# need suggestion



## ukv1234 (Nov 13, 2009)

Hii im an IT professional having an exp of 5.5 yrs. Im planning to move(work) to Singapore.

Can someone post the websites where i can post my resume...?

also can share is it a gud idea?

pls suggest

Thanks,


----------



## D^Quixote (Nov 25, 2009)

Hi ukv1234,

Here are the more popular sites, jobsdb and jobstreet

Actually, why don't you try sending your resume to a few recruiting firms? With the economy here on the upswing, especially with the intergrated resorts (governmentspeak for casino) just opening up, many firms are conducting recruitment exercises.

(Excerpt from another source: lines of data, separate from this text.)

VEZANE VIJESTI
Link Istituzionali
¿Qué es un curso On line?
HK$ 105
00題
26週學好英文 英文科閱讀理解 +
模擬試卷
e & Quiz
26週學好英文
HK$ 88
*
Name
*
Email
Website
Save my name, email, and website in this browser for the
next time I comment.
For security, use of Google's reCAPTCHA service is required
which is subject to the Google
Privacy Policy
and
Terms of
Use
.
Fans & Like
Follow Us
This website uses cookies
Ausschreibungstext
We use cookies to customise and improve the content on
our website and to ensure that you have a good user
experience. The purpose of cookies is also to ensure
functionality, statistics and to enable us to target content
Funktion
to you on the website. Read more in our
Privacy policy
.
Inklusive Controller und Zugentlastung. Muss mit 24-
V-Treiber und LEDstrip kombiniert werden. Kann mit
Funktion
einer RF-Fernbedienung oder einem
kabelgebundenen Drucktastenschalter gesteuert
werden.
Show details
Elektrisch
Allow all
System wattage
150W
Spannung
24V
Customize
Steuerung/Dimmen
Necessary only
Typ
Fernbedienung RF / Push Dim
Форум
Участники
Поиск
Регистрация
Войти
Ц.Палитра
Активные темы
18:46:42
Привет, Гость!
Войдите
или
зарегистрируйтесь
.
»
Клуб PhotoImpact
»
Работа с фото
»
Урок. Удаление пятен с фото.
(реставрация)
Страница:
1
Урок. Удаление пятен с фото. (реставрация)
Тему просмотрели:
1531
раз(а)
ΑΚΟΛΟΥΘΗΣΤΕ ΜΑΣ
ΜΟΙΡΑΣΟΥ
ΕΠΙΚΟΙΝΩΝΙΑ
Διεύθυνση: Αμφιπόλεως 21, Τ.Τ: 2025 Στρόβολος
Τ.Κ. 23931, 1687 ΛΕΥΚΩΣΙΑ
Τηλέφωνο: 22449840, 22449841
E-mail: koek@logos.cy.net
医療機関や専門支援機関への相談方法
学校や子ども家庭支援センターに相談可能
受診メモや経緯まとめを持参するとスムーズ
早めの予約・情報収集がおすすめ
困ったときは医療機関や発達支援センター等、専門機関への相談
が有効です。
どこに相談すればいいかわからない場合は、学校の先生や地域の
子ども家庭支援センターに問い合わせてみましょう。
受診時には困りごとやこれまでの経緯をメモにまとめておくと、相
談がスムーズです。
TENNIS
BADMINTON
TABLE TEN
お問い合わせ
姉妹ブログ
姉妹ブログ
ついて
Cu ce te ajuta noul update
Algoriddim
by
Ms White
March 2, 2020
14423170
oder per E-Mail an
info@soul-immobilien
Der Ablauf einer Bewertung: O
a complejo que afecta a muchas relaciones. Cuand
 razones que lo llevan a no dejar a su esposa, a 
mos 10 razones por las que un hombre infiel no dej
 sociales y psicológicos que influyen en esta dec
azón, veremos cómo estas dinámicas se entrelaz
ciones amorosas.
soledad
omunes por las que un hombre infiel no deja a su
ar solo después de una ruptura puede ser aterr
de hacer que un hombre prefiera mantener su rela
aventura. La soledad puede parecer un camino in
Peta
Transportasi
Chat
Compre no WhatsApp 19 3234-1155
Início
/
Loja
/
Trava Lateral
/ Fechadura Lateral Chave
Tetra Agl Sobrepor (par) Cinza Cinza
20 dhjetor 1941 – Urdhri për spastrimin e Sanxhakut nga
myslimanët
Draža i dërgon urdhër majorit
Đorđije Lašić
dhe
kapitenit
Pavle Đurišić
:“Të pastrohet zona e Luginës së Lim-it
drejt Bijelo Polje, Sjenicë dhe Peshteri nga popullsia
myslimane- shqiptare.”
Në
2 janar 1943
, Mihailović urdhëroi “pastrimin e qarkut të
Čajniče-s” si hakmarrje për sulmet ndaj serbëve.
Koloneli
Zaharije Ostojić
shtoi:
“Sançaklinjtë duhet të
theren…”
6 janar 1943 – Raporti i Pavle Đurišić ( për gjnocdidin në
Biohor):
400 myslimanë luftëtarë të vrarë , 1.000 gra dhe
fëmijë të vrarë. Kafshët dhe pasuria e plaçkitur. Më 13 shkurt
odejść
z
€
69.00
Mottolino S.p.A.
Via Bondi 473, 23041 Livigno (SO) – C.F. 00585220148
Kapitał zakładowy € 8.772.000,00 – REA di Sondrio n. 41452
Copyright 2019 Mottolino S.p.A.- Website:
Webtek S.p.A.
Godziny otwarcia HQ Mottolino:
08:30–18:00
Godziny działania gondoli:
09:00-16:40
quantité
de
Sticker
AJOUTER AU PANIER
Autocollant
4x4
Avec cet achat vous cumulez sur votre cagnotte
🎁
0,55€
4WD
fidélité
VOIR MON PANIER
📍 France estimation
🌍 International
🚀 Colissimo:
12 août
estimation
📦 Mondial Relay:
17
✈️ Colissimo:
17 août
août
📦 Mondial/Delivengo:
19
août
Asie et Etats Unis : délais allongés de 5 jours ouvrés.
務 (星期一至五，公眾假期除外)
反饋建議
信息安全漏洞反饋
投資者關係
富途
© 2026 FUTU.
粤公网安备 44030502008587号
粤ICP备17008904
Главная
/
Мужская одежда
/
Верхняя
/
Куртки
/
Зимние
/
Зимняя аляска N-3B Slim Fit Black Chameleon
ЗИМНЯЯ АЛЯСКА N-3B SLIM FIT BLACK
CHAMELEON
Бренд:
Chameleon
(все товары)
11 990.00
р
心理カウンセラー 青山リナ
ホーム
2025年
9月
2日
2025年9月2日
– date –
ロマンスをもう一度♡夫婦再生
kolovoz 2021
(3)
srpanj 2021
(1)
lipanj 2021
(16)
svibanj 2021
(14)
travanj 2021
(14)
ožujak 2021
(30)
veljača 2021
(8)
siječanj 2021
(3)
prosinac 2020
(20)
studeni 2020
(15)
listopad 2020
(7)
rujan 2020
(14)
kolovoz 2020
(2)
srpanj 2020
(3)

The government's also quite liberal with its immigration policies... well, for now at least. 

Sorry, I'm not at all familiar with the IT industry, so I don't think I can help you out in terms of expected salary, working hours, benefits and stuff like that. Whether it's a good idea or not depends on what your expectations are, I suppose. I've written a few replies and given some links on costs of living, housing etc, so you might want to check out some of the other posts. Let me know if there's anything else you'd like to know though, and I'll see if I can point you in the right direction. Good luck!


----------



## simonlim (Feb 27, 2010)

the above is best, also mocca . com


----------